Мальчишка не удостоил его ответом.
Но моряку, видно, хотелось поболтать с этим странным, не по годам сдержанным подростком, и он добавил:
— Устрашил. Аж поджилки трясутся. Как теперь спать буду?
Снова молчание в ответ. Балтиец покачал головой.
— А вдруг ты — наследник престола? А мы с тобой — так-то, грубо. Да еще на третью полку загнали. Ты уж, в случае чего, извини, ваше величество!
— Экой пустослов! — покосился на него мальчишка. — Пустил — и ладно. Нечего глотку лудить.
Матрос весело поскреб затылок, подмигнул Важенину.
— Каков, а?
Мальчишка, не обращая внимания на шутки и советы, сыпавшиеся со всех сторон, не взглянув даже на солдата с мешками и мешочками, продолжавшего возмущенно сопеть носом, полез на верхнюю полку.
Он лег на голые доски, отвернулся к стене и сунул локоть под голову.
Кузьме стало жаль этого сурового юнца, и матрос, встав на нижнюю лежанку, тихо дотронулся до него.
— Ну? — спросил тот, не оборачиваясь.
Важенин протянул бушлат, сказал:
— Возьми. Спать неловко.
— Спасибо, — внезапно отозвался мальчишка, поднимаясь. — А то я давно уже не дремал, как надо.
Он скатал куртку валиком, положил ее под голову, снова отвернулся к стене и затих.
Вскоре о странном пассажире забыли.
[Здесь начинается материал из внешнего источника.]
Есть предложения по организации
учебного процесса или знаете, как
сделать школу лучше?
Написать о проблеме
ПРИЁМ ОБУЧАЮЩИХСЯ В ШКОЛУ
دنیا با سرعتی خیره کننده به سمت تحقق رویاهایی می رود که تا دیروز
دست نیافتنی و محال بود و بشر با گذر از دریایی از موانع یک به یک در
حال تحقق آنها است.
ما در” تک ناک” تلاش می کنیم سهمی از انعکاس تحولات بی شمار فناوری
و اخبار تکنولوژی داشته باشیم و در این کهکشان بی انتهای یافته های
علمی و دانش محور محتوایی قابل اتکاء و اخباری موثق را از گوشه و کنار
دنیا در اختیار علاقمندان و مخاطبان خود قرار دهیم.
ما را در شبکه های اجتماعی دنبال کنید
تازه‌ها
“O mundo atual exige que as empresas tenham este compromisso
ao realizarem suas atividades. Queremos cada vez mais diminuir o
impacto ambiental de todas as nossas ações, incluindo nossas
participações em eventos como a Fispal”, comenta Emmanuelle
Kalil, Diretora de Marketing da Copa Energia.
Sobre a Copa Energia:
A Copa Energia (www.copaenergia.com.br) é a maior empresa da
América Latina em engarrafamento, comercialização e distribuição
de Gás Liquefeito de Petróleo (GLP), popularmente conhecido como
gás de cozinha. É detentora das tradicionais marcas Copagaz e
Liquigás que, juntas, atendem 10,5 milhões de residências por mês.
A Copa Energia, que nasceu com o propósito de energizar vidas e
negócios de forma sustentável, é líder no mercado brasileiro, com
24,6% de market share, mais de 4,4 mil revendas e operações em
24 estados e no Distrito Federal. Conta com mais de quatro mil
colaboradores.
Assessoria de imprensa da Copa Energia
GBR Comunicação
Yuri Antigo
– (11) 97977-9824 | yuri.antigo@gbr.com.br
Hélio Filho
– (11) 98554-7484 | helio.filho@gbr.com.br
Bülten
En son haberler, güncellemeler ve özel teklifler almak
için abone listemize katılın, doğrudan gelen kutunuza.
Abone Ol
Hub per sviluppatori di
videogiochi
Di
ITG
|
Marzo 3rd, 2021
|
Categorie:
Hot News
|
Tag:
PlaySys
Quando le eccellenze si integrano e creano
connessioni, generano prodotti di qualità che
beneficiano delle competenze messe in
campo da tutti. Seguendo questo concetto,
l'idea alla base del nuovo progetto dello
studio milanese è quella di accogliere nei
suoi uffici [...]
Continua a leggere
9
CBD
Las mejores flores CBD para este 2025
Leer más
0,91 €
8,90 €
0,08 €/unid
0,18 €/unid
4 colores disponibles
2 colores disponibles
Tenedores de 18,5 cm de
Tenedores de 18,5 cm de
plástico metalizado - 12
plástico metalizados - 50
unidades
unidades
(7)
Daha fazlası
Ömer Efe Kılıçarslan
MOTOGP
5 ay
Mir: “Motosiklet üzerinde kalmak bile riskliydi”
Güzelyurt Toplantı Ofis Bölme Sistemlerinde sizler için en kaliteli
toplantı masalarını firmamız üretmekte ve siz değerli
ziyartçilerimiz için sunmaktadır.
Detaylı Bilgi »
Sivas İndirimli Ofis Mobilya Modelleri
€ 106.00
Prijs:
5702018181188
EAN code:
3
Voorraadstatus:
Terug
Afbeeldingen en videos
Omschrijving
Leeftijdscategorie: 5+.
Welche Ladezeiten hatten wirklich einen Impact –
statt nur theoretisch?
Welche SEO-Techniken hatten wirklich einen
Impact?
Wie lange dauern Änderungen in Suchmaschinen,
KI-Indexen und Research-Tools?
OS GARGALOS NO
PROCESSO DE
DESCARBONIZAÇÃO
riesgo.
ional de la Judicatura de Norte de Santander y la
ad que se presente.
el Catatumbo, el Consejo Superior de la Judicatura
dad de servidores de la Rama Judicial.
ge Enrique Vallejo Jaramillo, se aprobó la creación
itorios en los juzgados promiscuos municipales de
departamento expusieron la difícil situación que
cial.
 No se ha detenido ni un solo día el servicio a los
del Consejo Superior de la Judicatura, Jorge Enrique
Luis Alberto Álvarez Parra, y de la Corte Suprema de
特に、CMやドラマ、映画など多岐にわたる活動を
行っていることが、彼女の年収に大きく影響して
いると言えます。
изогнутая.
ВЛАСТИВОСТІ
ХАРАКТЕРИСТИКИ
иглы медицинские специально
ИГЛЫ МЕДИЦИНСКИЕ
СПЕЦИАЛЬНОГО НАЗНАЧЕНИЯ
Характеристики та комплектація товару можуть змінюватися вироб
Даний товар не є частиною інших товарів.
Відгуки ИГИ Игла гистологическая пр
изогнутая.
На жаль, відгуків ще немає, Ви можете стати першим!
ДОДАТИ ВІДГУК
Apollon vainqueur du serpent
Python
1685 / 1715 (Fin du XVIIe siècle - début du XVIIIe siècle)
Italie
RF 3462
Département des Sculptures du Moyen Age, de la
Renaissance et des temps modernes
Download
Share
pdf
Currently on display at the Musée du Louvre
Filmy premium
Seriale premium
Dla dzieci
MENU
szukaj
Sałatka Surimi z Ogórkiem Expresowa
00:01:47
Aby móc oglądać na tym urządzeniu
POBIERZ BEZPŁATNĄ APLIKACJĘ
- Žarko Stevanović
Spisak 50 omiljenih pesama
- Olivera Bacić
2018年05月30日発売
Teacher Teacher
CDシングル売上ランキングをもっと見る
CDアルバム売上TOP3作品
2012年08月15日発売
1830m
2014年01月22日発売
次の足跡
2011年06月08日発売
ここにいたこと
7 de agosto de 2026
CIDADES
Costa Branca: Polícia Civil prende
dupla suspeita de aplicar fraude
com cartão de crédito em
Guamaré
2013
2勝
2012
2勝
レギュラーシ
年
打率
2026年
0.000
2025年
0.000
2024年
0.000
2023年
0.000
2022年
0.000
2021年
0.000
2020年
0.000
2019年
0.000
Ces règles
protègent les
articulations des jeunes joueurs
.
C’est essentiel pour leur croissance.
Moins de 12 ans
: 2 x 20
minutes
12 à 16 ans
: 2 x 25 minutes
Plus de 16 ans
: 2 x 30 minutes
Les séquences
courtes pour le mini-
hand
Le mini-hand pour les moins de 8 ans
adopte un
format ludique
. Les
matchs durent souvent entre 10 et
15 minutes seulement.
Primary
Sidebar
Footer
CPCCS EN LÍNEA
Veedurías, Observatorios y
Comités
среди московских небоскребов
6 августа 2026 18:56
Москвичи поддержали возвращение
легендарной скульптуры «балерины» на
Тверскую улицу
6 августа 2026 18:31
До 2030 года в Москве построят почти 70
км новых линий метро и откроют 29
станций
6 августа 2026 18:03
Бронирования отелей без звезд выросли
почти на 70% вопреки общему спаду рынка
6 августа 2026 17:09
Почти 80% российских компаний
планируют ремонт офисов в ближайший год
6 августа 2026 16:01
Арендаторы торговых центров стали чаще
Ехать в ту пору было трудно и долго, паровозы часто останавливались: не хватало дров и угля, приходилось добывать старые шпалы и даже пилить лес; не лучше было и с водой, которую собирали в ближних ручьях и лужах.
И население старого пульмана, как и обитатели других вагонов, и днем, и посреди ночи вылезало из поезда, добывало все, что требовалось для движения, и снова укладывалось на свои полки.
Флотский, что первый пожалел мальчишку, сел рядом с Кузьмой, предложил кисет, усмехнулся.
— Посолить нас — и как селедки в бочке.
— Не беда, — отозвался Важенин. — В тесноте люди песни поют, на просторе же — волки воют.
Флотский полюбопытствовал:
— Ты, говорят, уралец, браток?
— Есть маленько, — счастливо вздохнул Кузьма. — Признаться тебе: бредилась мне по ночам неустанно родная сторонка. Вот близится Уфа — и знаю: в своем краю и вода слаще, и камни тебе, как кровные, кланяются.